J at Not One Cent August 11, 2007 at 7:50 pm

Well said, except that Bernanke’s Fed reversed itself yesterday in humiliating fashion (click my name link if interested).

Brian Carr August 12, 2007 at 5:32 am

That’s a very good point, but they are in a very tough spot. They can’t soothe the markets by keeping rates where they are, but they can’t drop rates either. While they say they’re going to worry about inflation over credit, aren’t they creating inflation by pumping cash into the economy? Ugh, I think we’re in a very bad spot and unfortunately, not too many people realize it.

I think we’re going to look back in 50 years and say that Alan Greenspan is one of the worst things to happen to this country.
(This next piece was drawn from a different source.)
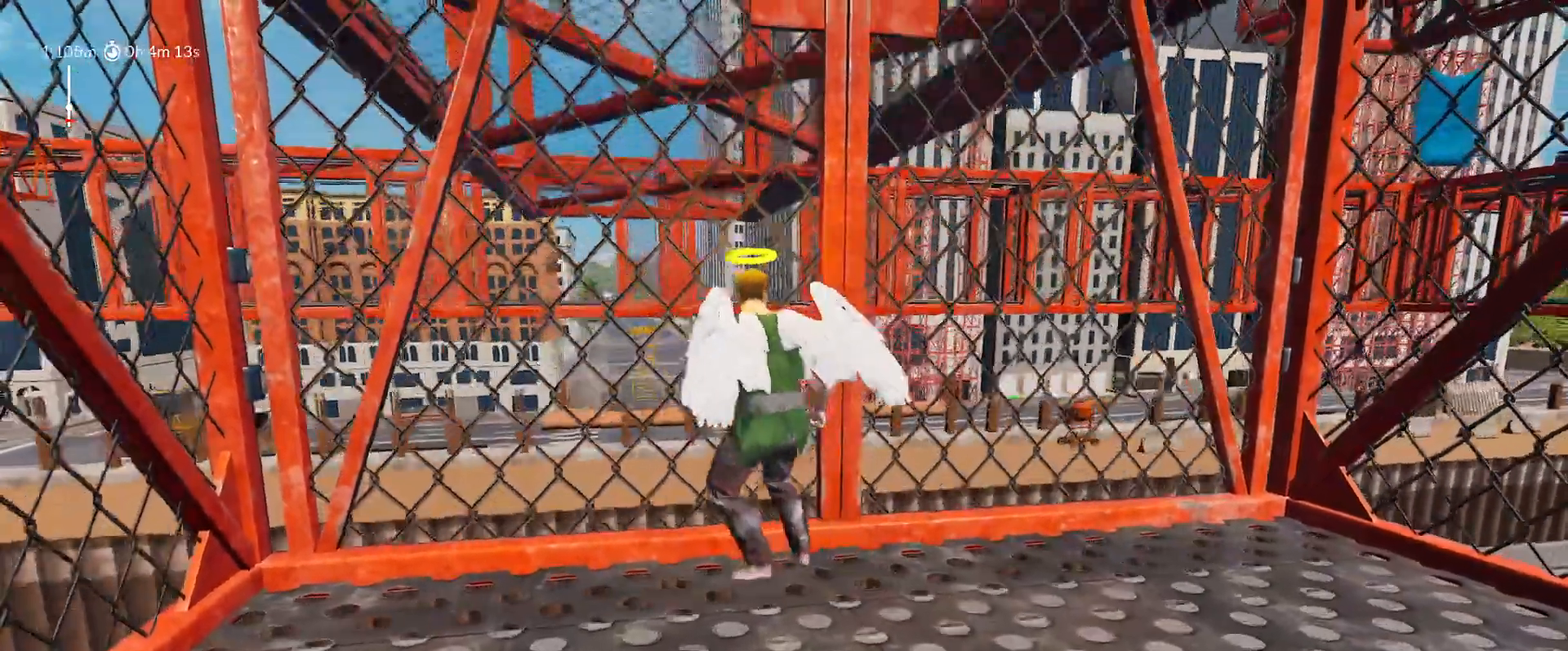
{"keys": ["shift", "w"], "mouse_move": "still", "events": [[283, "a", "down"], [433, "a", "up"]]}
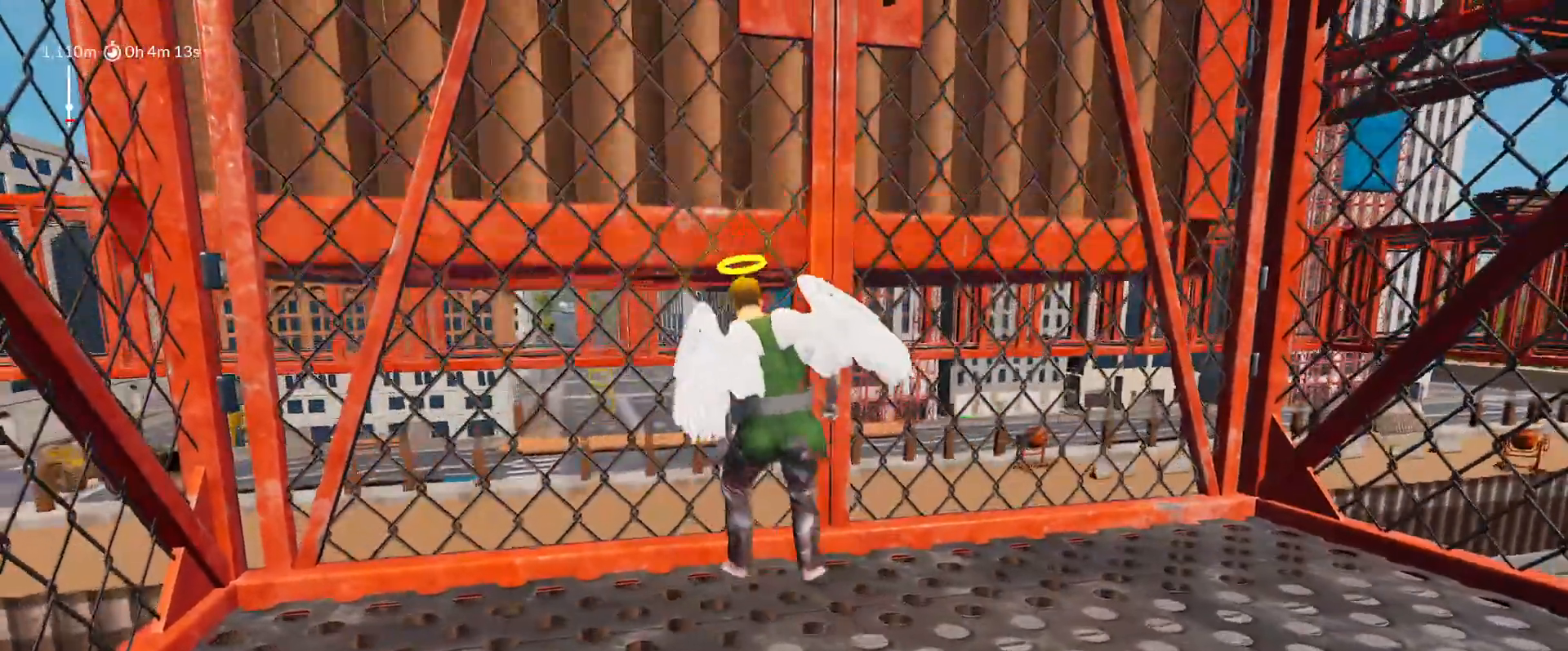
{"keys": ["shift", "w"], "mouse_move": "still", "events": [[300, "a", "down"], [450, "a", "up"]]}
Dk March 10, 2008 at 9:19 pm

It’s interesting as I worked in real estate during the very period your discussing, and remember everyone talking about how you should just get the lowest variable rate you can get and just refinance later.
That is of course, assuming that you CAN refinance later or even if that really makes any economic sense. Refinancing costs money – and people just assumed they would have a job at the time you need to refinance to be able to afford it – which apparently did not happen causing this crisis.

Furthermore, some much of the investment advice I have read suggests you should not pay down your mortgage first before investing in high return investments like the stock market, because by paying off your debt is a lower return.
This of course is true, but that advice is good ONLY if you assume you will always have a sound and stable economy.
Because obviously if you lose your job, and can no longer afford to pay anything, never mind your stock investments, it’s obvious that paying down your debt was more valuable.

I guess my point is that, just like in the 1920’s, before the last great depression, people have such a rosy “bull market” type of psychology, in which they seem to truly believe nothing bad can happen and that prosperity is a given.
Our prosperity has made us so divorced from the possible financial consequences that people lost the ability to create sound financial plans.
Unfortunately a great big bear is coming, either way – and after it’s aftermath we will be very different people.